Data Availability Guarantees
Redundancy of data is crucial to ensure data availability in case a percentage of nodes is compromised or corrupted. All the three data availability solutions utilize erasure coding for data protection and redundancy. Further, while AvailDA and EigenDA utilize Validity proofs in the form of KZG polynomial commitments to ensure data availability and validity, Celestia DA relies on fraud-proofs for the same.
In addition to the above, EigenDA utilizes Proof of custody where each operator must routinely compute and commit to the value of a function which can only be computed if they have stored all the blob chunks allocated to them over a designated storage period. EigenDA also has a feature called Dual Quorum, where two separate quorums can be required to attest to the availability of data making it more secure.
Security
It’s important to monitor the security of the data availability solutions on an ongoing basis, not just when evaluating a solution for your L2. Apart from ensuring that the network code and any smart contract code is open source and audited by a well-reputed auditing firm, there are a few other considerations to keep in mind when evaluating various data availability solutions. Firstly, consider what is at stake for the node operators to ensure they operate honestly. While AvailDA and CelestiaDA require operators to stake their native token (AVL, TIA respectively), EigenDA requires operators to restake ETH. While this isn’t a direct reflection of the quality of the stake, it is important to monitor the value of the stake to ensure that it’s significant enough to provide crypto economic security.
Secondly, it is also important to track the incentives for node operators and how many nodes are participating in securing the network. As these networks mature, they will compete for market share, and operators will be attracted to networks that offer good economic incentives. Good incentives also lead to more node operators participating in securing the network, making the network more decentralized.
Finally, understanding the level of fault tolerance of these networks is very important. Essentially, this means determining the percentage of nodes that need to collude or fail for the network to be compromised. This number, coupled with the economic incentives, will help you gauge the security of the network.
Conclusion
Data availability is set to play a crucial role, especially in the narrative of modular blockchains. L2 solutions being developed will increasingly depend on these data availability solutions to scale effectively. However, this isn't likely to be a 'winner-takes-all' market. Diverse solutions like AvailDA, CelestiaDA and EigenDA each have the potential to capture a share of the market. These solutions might even carve out niche markets for themselves, catering to specific sectors such as gaming, real-world assets (RWA) etc.

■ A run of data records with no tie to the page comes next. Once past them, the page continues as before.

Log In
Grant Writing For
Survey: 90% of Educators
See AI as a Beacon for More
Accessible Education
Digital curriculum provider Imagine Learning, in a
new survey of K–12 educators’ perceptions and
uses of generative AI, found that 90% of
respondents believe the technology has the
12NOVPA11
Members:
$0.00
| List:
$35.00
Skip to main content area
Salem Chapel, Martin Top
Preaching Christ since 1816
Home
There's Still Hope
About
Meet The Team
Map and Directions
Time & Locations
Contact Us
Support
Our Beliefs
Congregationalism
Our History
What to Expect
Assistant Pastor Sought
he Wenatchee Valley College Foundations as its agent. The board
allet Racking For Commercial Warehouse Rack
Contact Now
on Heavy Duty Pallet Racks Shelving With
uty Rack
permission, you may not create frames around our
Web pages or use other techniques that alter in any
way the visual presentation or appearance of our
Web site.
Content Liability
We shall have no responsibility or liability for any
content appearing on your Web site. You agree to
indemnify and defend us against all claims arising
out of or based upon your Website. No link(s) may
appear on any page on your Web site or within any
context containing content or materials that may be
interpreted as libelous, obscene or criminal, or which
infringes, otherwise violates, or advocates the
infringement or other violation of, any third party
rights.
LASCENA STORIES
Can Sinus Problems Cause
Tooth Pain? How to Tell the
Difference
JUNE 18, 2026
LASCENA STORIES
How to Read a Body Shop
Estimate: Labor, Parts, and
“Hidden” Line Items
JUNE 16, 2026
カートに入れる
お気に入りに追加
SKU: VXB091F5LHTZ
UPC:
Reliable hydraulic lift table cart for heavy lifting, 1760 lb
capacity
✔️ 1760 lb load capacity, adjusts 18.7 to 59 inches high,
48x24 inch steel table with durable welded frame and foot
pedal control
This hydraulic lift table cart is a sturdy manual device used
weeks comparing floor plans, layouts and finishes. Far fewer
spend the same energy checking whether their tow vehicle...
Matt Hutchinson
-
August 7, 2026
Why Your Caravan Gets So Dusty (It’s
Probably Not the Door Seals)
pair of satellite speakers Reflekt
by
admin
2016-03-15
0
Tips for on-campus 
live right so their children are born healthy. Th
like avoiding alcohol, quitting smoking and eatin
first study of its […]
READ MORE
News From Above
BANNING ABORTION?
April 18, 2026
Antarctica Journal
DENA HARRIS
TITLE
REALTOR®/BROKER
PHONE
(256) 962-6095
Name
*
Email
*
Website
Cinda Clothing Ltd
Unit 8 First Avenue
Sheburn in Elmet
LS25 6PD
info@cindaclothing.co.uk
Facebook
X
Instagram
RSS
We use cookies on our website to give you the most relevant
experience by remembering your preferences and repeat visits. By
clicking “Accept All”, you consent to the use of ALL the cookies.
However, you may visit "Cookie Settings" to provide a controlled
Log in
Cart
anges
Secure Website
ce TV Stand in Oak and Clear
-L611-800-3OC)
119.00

An intriguing possibility that isn’t prevalent yet but could emerge is L2 solutions utilizing multiple data availability solutions simultaneously. This approach could be for redundancy or to meet varying Service Level Agreements (SLAs) for different use cases. Looking ahead, we might see data availability solutions evolve beyond just handling transaction data. They could start storing any arbitrary data blobs required by Decentralized Applications (DApps) to deliver their services. Keeping an eye on how these solutions evolve will definitely be interesting.